>>>

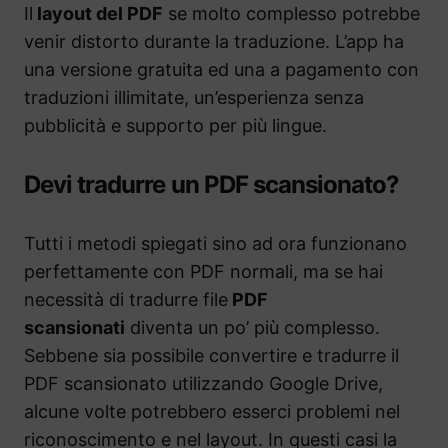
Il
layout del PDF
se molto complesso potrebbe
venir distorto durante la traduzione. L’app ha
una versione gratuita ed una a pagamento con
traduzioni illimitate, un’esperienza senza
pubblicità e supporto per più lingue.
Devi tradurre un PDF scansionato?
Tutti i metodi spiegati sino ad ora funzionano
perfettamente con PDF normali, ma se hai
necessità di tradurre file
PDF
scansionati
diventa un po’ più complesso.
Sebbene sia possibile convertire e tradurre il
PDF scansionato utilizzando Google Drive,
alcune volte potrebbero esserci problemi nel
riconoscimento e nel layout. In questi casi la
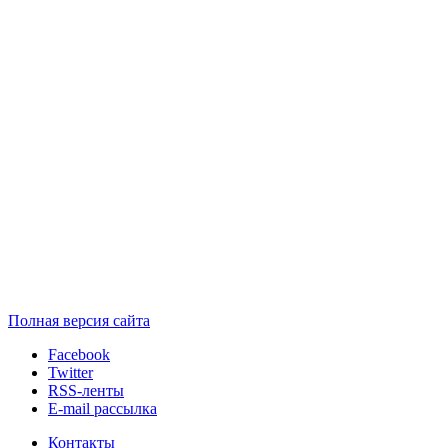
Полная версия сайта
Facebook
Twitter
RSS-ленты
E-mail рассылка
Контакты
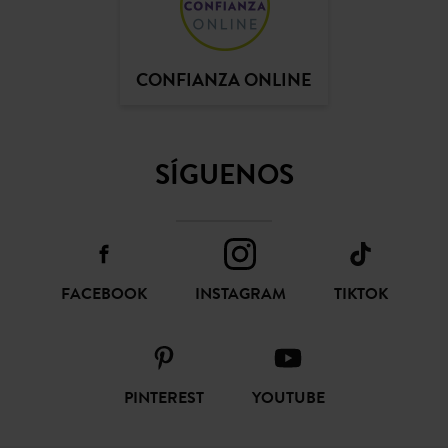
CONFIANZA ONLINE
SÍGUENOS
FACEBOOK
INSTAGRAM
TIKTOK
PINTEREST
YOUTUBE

<<<
>>>

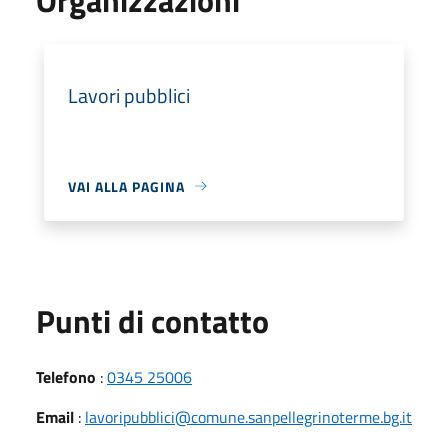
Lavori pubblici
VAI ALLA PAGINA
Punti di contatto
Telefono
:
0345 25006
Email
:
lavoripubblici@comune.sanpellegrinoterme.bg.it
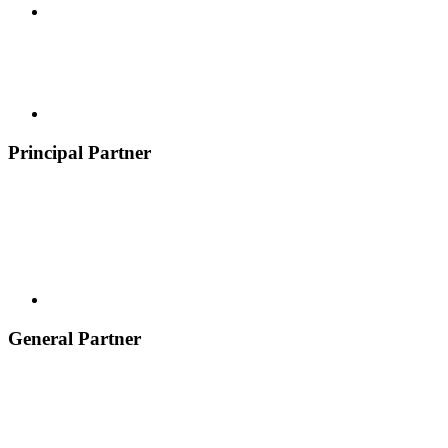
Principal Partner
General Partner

<<<
>>>

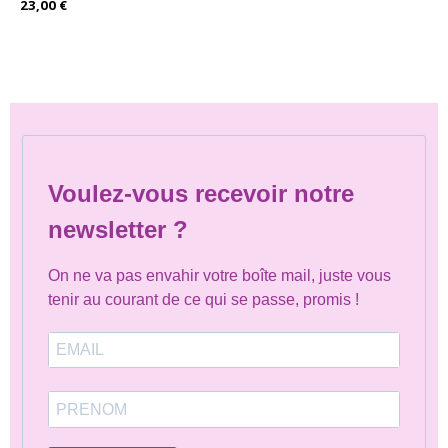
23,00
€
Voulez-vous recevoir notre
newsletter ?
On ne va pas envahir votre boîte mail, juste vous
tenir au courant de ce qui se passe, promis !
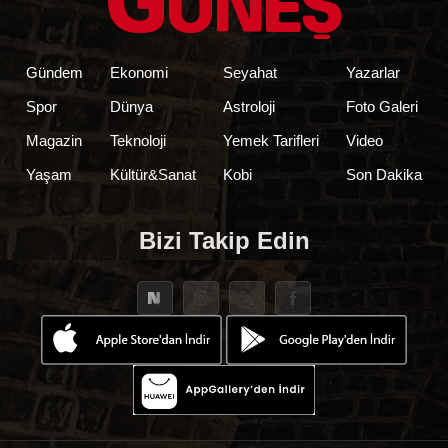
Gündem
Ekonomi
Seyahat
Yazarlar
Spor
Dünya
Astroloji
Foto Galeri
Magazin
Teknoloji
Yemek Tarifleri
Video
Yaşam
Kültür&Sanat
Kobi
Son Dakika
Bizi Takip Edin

<<<

### Exercise directions
Lines of the listing above that contain the word "complesso" must all be copied.

### Your solution
se molto complesso potrebbe
diventa un po’ più complesso.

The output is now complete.